Motorola Droid Xyboard 10.1 (Xoom 2) Reviewed – Disappoints at First, Feels Like a Different First Xoom Later (Video)
Motorola Droid Xyboard 10.1, also known as the Xoom 2 in Europe has reached us for testing purposes. This is 10.1 inch version of the Xyboard duo, that also includes a 8.2 incher unit. Our unit was the 32GB 3G one, that you’ll find priced at $629.99 at Verizon Wireless and other similar retailers and carriers. The price is quite impressive, so before spending so much, you have to get a decent analysis of what’s going on with this product. That’s what we’re here for.
The Xoom 2 features a dual core TI OMAP 1.2GHz dual core processor and it uses a 10.1 inch 1280 x 800 pixel IPS LCD screen with Gorilla Glass protection. The tablet measures 8.8mm in thickness, so it’s quite thin, but also pretty heavy, at 599 grams, or maybe I’m too picky when it comes to slate weight. In the USA this device comes with 4G LTE connectivity, which is always an extra if you compare tablets to the iPad, that still doesn’t have this type of connectivity.
Back to the Xoom 2, the new unit has stereo speakers, a microSD card slot, 1 GB of RAM, WiFi, Bluetooth 2.1 and a 5 megapixel camera at the back with autofocus, LED flash and support for 1080p video capture. We also get a secondary front camera with a 1.3MP resolution and the specs list is rounded up by an accelerometer, gyroscope, compass, barometer, A-GPS, HDMI port and DLNA. The battery here is a 7000 mAh one, that gives you about 9-10 hours of use. The design of the tablet reminds me of the Nokia X7 handset, because of those rounded corners and I consider the choice of wrapping the tablet edges into something that looks like rubber to be pretty poor. First of all the On/Off button and volume keys aren’t at all easy to press, since they’re too embedded into the device.
Second, the speakers on the back of the Xoom 2 make the tablet vibrate a bit and that’s inexcusable for such an expensive product. At least the display has decent viewing angles, it’s bright and Honeycomb behaves just fine on the slate. Gone are the problems of the Sony Tablet S, for example, that was very poor when handling the Android OS for tablets. Motorola also promised to deliver Android 4.0 Ice Cream Sandwich ASAP to this model, so I’m expecting this update soon, considering the first Xoom was already updated.
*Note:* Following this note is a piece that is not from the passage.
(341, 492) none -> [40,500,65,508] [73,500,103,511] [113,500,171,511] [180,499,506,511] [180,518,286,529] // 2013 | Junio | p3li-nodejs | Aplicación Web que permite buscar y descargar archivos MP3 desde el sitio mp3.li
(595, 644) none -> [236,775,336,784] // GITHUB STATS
Another feat I must mention is the anti splash coating on the device’s circuits and internal components, that will protect it from rain, in case you feel like taking pics on a rainy or snowy day. As far as software customization goes, it’s all in the icons and widgets, with minor design changes for those, so not much of a difference from other Honeycomb models. The interesting part here is that you get a Notes area at the bottom-right of the screen, with three options including Evernote allowing you to take notes, draw and attach pictures on the go.
I almost forgot to tell you that there’s also an infrared emitter at the top of the tablet, one that in combo with the Dijit app will allow you to control compatible devices, such as television sets and whatnot. If you wonder about multimedia playback, know that video and audio playback work fine, with the exception of the songs with too much bass, that will make the back of the tablet vibrate. On the video/photo capture side, the camera is actually decent, especially when filming in 1080p, but I can’t really say I felt the upgrade from the first Xoom.
Still in the multimedia section, I’ve shown you towards the end of the review the Skifta app that you can use to stream stuff to and from the tablet via wireless. You simply turn this free Android app on, both on the Xoom 2 and the other device (could be a smartphone, tablet, could be a PC and it even works with an Xbox) and you’re all set. Also you must know that both the microSD card slot and the microSIM are placed at the bottom of the tablet and they’re covered with a plastic piece. The 3G connectivity works fine and there’s no problem with reception.
I really feel that Android 4.0 would add to this product, but considering the first Xoom already has it, I see no point on regarding that as a selling point. I feel that the Xyboard 10.1 aka Xoom 2 is a big disappointing, since it offers everything that the first Xoom offered, with a minor enhancement of the processor, some extra functions and apps and a decent camera. Honestly, that’s not enough to turn one away from the Samsung Galaxy Tab 10.1 or one of the appealing ASUS Transformer tablets.